Las ciudades tienen alma, y hay cineastas que saben retratarla fielmente. La historia escrita por Ron Nyswaner recorre diferentes lugares de una de las ciudades más progresistas, con toda la carga de los prejuicios y los miedos de una sociedad que predicaba unas cosas mientras que hacía otras. Pensaba en estas cosas cuando, de repente, en el minuto 1:19 de la película, me doy cuenta de que al apartamento de Tom Hanks (un loft precioso con paredes verdes), se ve colgado un cartel de la fiesta mayor de Barcelona, el año de las Olimpiadas: Mercè 92. Visto en perspectiva, pienso que no puede ser casualidad. Alguien colgó aquel cartel detrás de Tom Hanks y Denzel Washington a propósito. Podrían haber colgado una fotografía de la Torre Eiffel o del Big Ben de Londres, pero pusieron un cartel de La Mercè.
Salvando las distancias, la Costa Este de los Estados Unidos, de Boston a Washington, es tan larga como Catalunya desde Cadaqués a Alcanar. Philly tiene aproximadamente 1,5 millones de habitantes, casi como los 1,6 de Barcelona. Dos ciudades con un puerto importante, que sufrieron la crisis del petróleo, y que sin grandes extensiones de propiedades monárquicas ni grandes palacios ni jardines, se han hecho a sí mismas gracias a una sólida base industrial. Ciudades que siempre votan a la izquierda de sus hinterlands y que se han distinguido por la excelencia educativa en materia política y urbana.

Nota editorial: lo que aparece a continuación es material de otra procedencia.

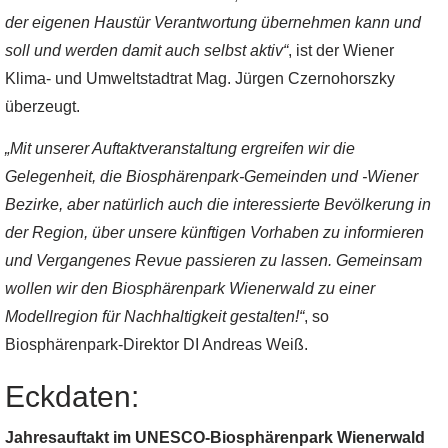
der eigenen Haustür Verantwortung übernehmen kann und
soll und werden damit auch selbst aktiv“
, ist der Wiener
Klima- und Umweltstadtrat Mag. Jürgen Czernohorszky
überzeugt.
„Mit unserer Auftaktveranstaltung ergreifen wir die
Gelegenheit, die Biosphärenpark-Gemeinden und -Wiener
Bezirke, aber natürlich auch die interessierte Bevölkerung in
der Region, über unsere künftigen Vorhaben zu informieren
und Vergangenes Revue passieren zu lassen. Gemeinsam
wollen wir den Biosphärenpark Wienerwald zu einer
Modellregion für Nachhaltigkeit gestalten!“
, so
Biosphärenpark-Direktor DI Andreas Weiß.
Eckdaten:
Jahresauftakt im UNESCO-Biosphärenpark Wienerwald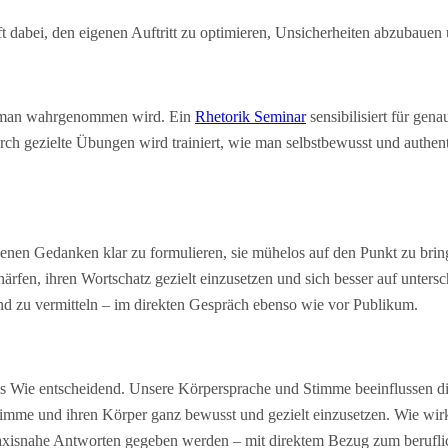
lft dabei, den eigenen Auftritt zu optimieren, Unsicherheiten abzubauen
ie man wahrgenommen wird. Ein
Rhetorik Seminar
sensibilisiert für gen
h gezielte Übungen wird trainiert, wie man selbstbewusst und authenti
eigenen Gedanken klar zu formulieren, sie mühelos auf den Punkt zu b
rfen, ihren Wortschatz gezielt einzusetzen und sich besser auf untersch
end zu vermitteln – im direkten Gespräch ebenso wie vor Publikum.
das Wie entscheidend. Unsere Körpersprache und Stimme beeinflussen d
imme und ihren Körper ganz bewusst und gezielt einzusetzen. Wie wirkt
raxisnahe Antworten gegeben werden – mit direktem Bezug zum beruflic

No hay método para hacer mejor una ciudad, ni estudios reglados, ni fórmulas mágicas. No hay una carrera que te habilite con un título para ejercer de alcalde, y se aprende básicamente por contraste, interrogándose y compartiendo dificultades y riesgos con otras ciudades. Este era el propósito del Aula Barcelona que creó Pasqual Maragall en el Cidob, donde fomentaba encuentros con otros alcaldes que hacía años que implementaban el uso de la bicicleta o impulsaban redes de frío y calor para ahorrar energía. Me gusta pensar que, a pesar de que somos muy catastrofistas, los catalanes también hemos sabido exportar buenas ideas urbanas y un espíritu, el de las fiestas de La Mercè, que quedó inmortalizado a una película tan importante y sensible como Philadelphia.